──────── MATERIAL SUPPLIED ────────
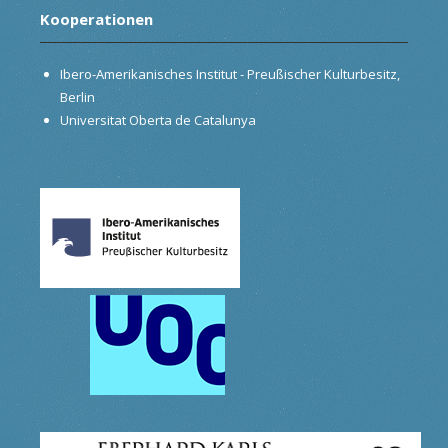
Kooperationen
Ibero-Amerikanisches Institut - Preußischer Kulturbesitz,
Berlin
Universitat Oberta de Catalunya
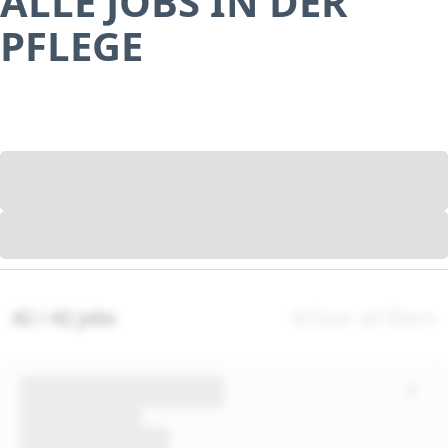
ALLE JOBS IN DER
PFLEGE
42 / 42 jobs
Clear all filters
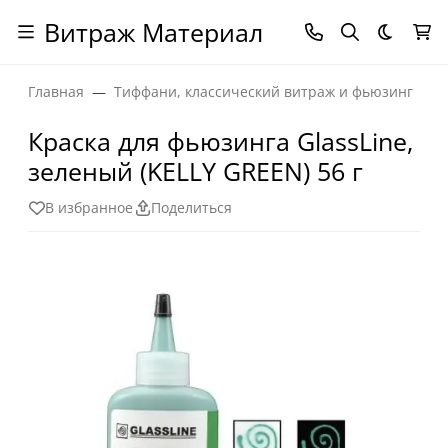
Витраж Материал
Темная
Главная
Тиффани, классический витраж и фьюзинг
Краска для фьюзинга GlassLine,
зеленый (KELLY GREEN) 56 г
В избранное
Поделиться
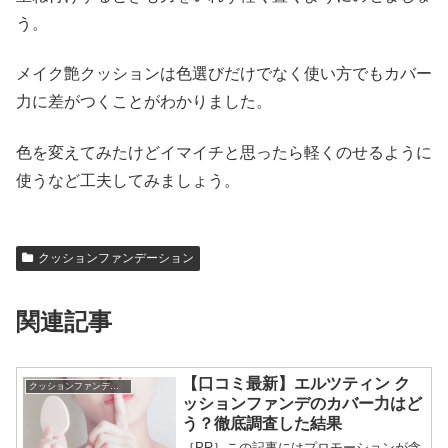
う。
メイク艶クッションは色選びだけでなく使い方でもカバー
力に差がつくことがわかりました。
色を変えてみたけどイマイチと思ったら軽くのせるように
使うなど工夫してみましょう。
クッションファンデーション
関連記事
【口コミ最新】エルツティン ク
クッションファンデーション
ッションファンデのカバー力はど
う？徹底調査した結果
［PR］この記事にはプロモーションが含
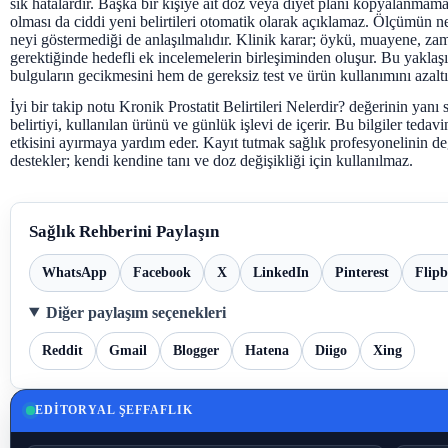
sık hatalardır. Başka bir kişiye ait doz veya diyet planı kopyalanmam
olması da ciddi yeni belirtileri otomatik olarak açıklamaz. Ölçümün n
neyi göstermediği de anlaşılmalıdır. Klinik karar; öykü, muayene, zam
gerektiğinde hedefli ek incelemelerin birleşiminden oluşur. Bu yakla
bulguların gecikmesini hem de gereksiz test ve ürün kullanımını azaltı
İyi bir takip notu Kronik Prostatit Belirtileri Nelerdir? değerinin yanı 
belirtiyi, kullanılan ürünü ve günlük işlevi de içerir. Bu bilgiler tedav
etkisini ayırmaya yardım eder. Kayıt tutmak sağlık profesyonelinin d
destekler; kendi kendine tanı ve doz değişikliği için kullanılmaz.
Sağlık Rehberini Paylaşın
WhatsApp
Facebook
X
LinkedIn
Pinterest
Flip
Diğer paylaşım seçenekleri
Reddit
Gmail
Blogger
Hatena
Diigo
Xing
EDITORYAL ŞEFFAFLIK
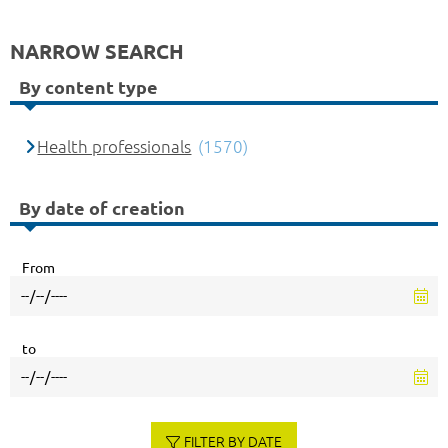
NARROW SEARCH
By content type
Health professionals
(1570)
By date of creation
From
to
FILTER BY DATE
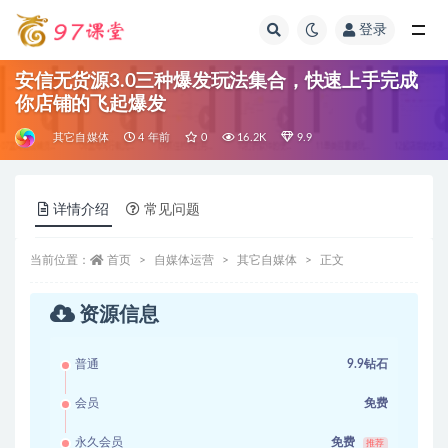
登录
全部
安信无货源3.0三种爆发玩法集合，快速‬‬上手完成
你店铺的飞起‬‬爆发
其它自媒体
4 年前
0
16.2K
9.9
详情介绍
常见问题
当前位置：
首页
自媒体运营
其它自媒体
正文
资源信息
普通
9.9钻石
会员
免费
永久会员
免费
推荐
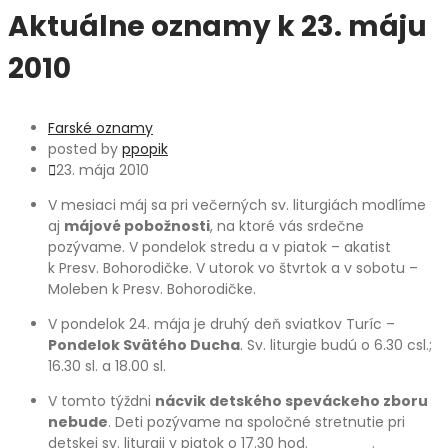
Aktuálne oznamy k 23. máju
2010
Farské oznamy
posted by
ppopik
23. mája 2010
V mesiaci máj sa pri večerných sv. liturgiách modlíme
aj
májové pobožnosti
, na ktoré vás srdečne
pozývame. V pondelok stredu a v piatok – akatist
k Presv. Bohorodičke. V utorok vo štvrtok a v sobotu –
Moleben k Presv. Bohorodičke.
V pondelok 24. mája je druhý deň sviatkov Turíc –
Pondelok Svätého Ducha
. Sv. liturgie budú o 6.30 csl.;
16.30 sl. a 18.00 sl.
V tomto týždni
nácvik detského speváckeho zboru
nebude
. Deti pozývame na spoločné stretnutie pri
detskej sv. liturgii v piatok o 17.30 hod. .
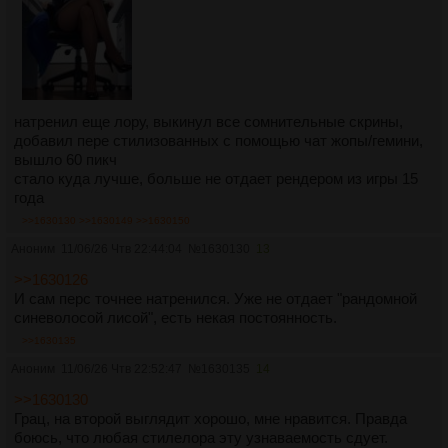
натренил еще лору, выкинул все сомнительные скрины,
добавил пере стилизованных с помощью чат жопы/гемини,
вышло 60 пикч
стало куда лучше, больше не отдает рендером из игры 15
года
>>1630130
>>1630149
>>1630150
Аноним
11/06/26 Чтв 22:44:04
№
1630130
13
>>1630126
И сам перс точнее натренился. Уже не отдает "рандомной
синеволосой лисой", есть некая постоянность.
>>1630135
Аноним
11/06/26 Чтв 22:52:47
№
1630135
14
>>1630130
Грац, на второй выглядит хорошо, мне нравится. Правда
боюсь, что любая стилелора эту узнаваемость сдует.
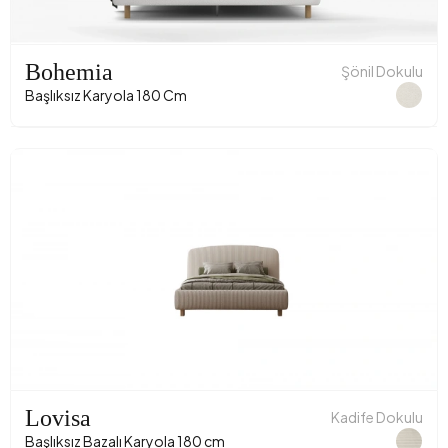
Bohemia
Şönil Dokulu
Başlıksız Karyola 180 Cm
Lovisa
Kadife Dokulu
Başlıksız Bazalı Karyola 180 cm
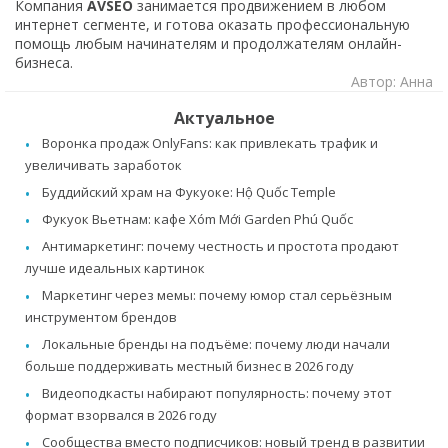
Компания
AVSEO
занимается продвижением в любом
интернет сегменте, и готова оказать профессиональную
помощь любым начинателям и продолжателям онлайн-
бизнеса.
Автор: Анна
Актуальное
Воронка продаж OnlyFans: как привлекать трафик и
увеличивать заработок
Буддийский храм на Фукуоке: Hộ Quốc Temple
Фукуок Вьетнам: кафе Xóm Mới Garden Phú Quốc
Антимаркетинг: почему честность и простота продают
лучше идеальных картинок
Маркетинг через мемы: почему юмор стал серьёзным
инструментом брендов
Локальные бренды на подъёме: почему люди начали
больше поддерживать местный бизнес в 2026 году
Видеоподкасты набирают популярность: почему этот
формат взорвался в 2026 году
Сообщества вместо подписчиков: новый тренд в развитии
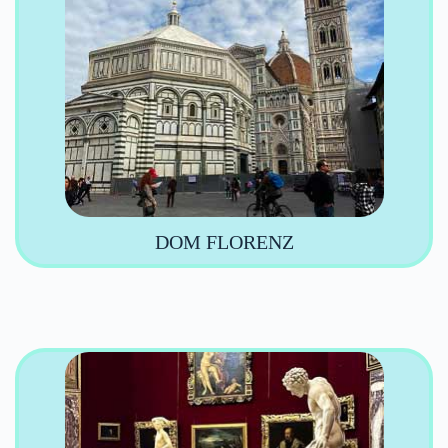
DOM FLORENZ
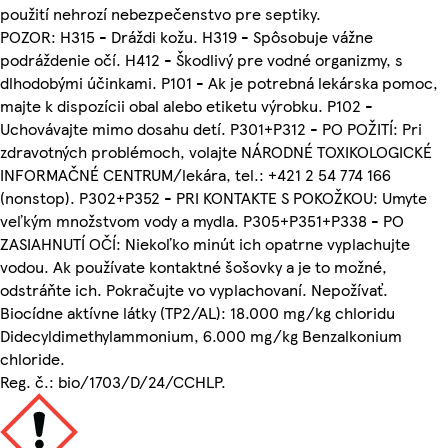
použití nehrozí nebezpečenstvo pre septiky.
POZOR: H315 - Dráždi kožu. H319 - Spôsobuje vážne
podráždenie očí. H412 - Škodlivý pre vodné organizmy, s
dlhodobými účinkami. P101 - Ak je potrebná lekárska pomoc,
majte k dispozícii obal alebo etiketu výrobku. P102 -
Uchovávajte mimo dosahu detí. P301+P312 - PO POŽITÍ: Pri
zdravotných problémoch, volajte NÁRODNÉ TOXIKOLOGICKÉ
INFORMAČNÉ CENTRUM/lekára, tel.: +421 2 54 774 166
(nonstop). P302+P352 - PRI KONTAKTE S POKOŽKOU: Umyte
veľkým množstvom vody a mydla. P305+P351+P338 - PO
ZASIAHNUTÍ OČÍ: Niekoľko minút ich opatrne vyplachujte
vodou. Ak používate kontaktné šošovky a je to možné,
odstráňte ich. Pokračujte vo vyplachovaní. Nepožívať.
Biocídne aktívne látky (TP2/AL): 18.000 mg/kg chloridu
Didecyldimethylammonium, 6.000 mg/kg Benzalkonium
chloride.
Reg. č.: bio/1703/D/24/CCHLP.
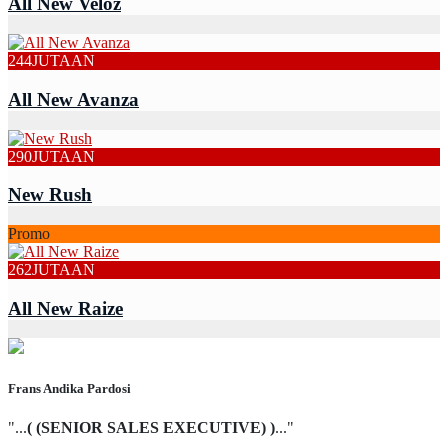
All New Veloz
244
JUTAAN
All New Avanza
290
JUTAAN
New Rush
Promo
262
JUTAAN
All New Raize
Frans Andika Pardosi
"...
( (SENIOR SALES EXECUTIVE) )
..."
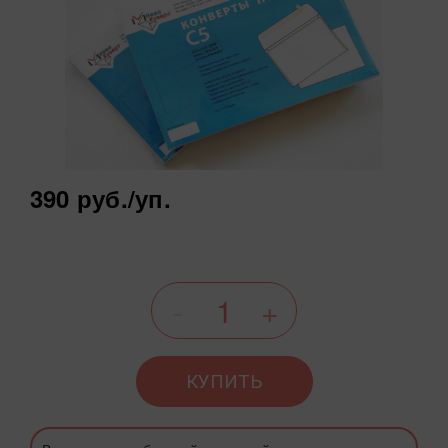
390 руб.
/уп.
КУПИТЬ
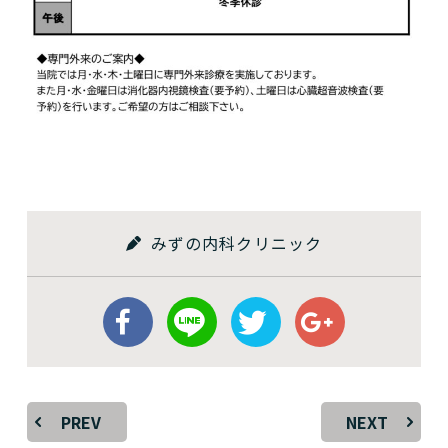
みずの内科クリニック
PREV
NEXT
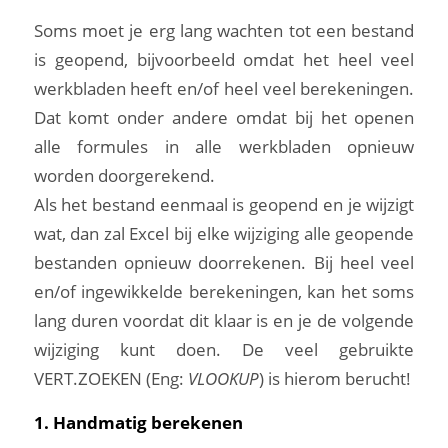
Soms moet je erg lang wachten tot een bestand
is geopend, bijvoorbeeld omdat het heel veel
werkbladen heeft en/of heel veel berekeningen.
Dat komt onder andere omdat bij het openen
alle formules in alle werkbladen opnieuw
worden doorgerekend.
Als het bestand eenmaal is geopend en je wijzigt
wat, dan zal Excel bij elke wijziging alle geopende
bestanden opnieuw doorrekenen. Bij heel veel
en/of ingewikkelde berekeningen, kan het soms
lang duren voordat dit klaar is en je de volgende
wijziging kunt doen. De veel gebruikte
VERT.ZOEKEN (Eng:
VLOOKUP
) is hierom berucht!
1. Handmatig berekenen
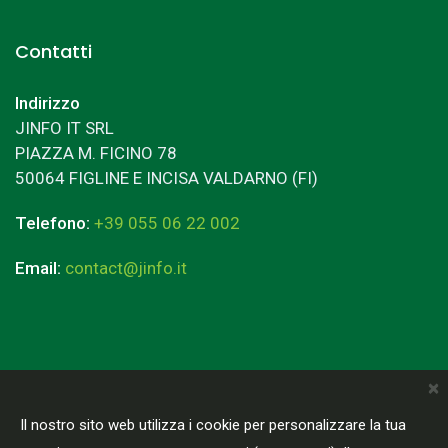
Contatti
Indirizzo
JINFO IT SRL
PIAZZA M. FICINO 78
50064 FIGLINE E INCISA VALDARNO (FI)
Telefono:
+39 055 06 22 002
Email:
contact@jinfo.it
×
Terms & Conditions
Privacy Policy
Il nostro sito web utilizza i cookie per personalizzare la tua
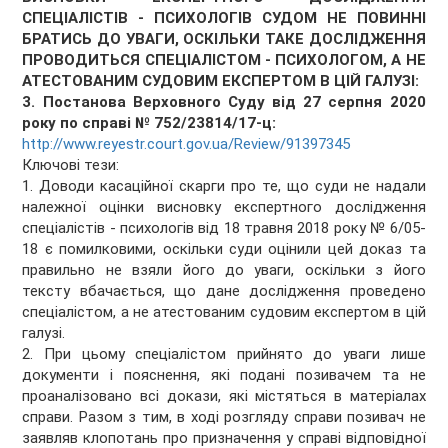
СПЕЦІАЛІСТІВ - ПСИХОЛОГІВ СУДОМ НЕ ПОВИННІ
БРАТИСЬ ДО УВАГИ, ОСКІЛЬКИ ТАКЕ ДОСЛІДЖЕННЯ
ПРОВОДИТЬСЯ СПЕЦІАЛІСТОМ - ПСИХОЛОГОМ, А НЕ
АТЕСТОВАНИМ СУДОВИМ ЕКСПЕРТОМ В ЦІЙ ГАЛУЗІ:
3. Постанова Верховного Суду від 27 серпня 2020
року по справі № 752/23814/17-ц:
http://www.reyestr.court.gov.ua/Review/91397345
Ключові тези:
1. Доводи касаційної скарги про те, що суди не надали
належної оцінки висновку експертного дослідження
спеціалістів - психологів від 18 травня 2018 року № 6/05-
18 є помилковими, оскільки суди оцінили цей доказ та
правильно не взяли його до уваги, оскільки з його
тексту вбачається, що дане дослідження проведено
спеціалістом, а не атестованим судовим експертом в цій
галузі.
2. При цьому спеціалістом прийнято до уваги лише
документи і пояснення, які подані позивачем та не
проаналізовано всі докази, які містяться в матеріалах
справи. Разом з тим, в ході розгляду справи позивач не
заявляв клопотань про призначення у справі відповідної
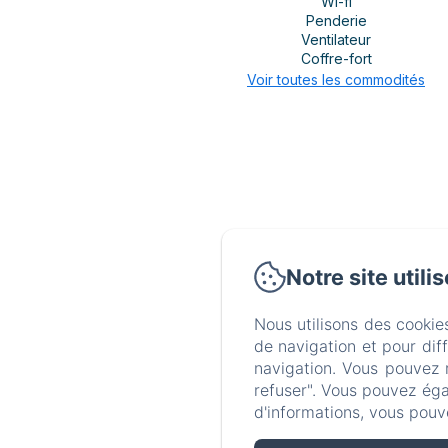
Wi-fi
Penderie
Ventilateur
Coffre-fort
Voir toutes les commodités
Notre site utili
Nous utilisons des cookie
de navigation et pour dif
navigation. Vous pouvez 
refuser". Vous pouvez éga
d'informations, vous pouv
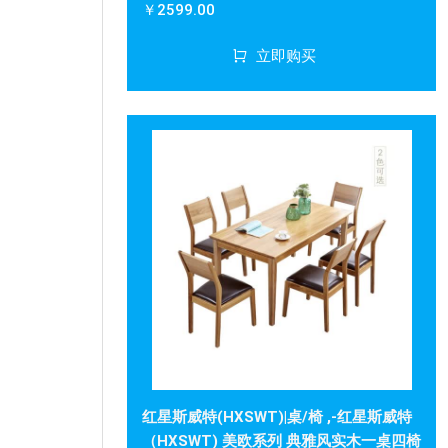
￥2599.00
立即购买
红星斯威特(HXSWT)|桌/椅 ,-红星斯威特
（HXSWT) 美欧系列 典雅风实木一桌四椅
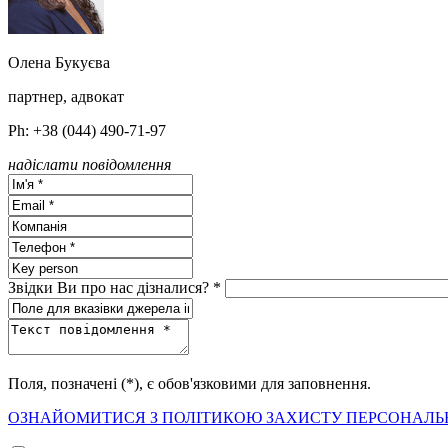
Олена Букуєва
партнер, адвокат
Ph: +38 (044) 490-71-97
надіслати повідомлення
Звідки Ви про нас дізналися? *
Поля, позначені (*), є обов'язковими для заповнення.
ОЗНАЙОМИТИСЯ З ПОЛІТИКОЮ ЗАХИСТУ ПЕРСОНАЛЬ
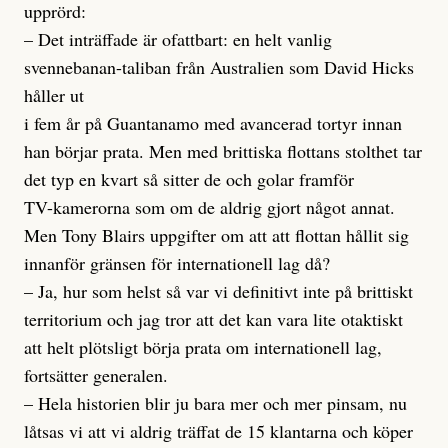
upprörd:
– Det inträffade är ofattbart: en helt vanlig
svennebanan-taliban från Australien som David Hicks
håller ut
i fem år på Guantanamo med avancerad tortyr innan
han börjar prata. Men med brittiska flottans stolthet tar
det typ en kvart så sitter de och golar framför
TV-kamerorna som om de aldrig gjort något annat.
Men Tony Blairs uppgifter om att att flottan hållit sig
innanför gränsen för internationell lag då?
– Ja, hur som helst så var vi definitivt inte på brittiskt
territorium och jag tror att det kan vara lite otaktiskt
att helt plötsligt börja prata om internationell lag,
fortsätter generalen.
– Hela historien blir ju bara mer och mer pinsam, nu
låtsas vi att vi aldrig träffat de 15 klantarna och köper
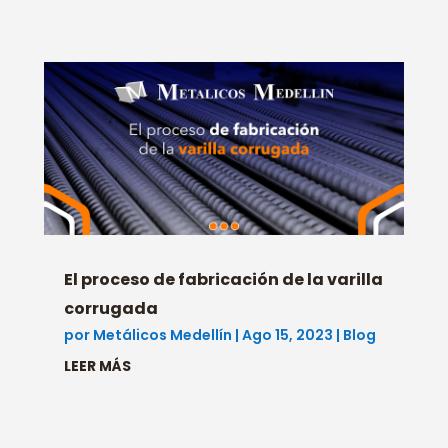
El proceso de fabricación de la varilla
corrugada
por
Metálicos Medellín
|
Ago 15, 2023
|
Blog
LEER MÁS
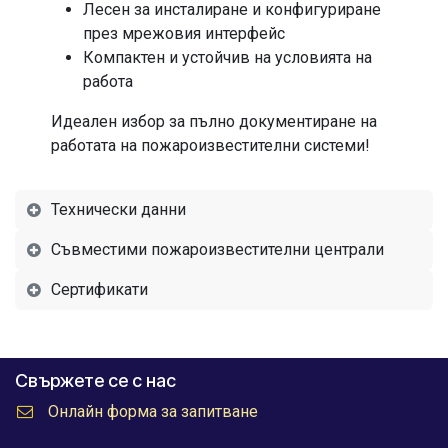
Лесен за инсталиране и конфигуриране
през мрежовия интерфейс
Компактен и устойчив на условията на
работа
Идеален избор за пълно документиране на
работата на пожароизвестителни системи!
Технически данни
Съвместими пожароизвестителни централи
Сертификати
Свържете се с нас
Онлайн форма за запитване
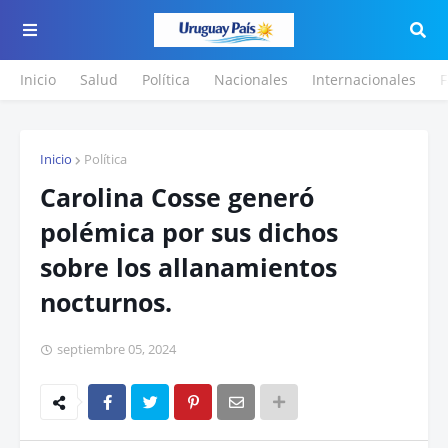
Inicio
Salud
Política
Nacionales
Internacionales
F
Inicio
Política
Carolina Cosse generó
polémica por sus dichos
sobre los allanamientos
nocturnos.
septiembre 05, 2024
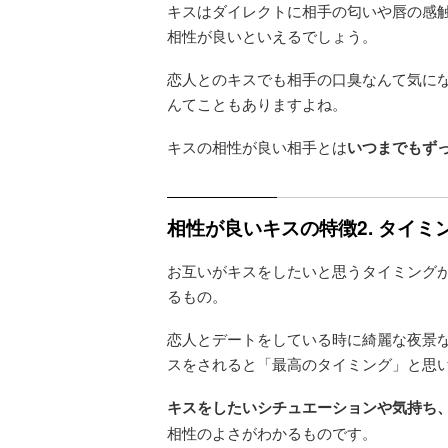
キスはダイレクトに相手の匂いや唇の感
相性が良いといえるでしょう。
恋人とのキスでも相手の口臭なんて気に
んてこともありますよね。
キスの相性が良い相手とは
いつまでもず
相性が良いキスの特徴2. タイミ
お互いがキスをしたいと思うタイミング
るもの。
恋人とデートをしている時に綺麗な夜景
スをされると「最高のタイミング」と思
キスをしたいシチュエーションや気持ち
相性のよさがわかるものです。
────────
> [WHAT TO WORK ON] Could you set down, exactly as written, every line from the start of the records above through the line containing "使うなど工夫してみましょう。", leaving the pictures out?

> [TASK SOLUTION]
Kooperationen
Ibero-Amerikanisches Institut - Preußischer Kulturbesitz,
Berlin
Universitat Oberta de Catalunya
ALLE JOBS IN DER
PFLEGE
42 / 42 jobs
Clear all filters
Витраж Материал
Темная
Главная
Тиффани, классический витраж и фьюзинг
Краска для фьюзинга GlassLine,
зеленый (KELLY GREEN) 56 г
В избранное
Поделиться
う。
メイク艶クッションは色選びだけでなく使い方でもカバー
力に差がつくことがわかりました。
色を変えてみたけどイマイチと思ったら軽くのせるように
使うなど工夫してみましょう。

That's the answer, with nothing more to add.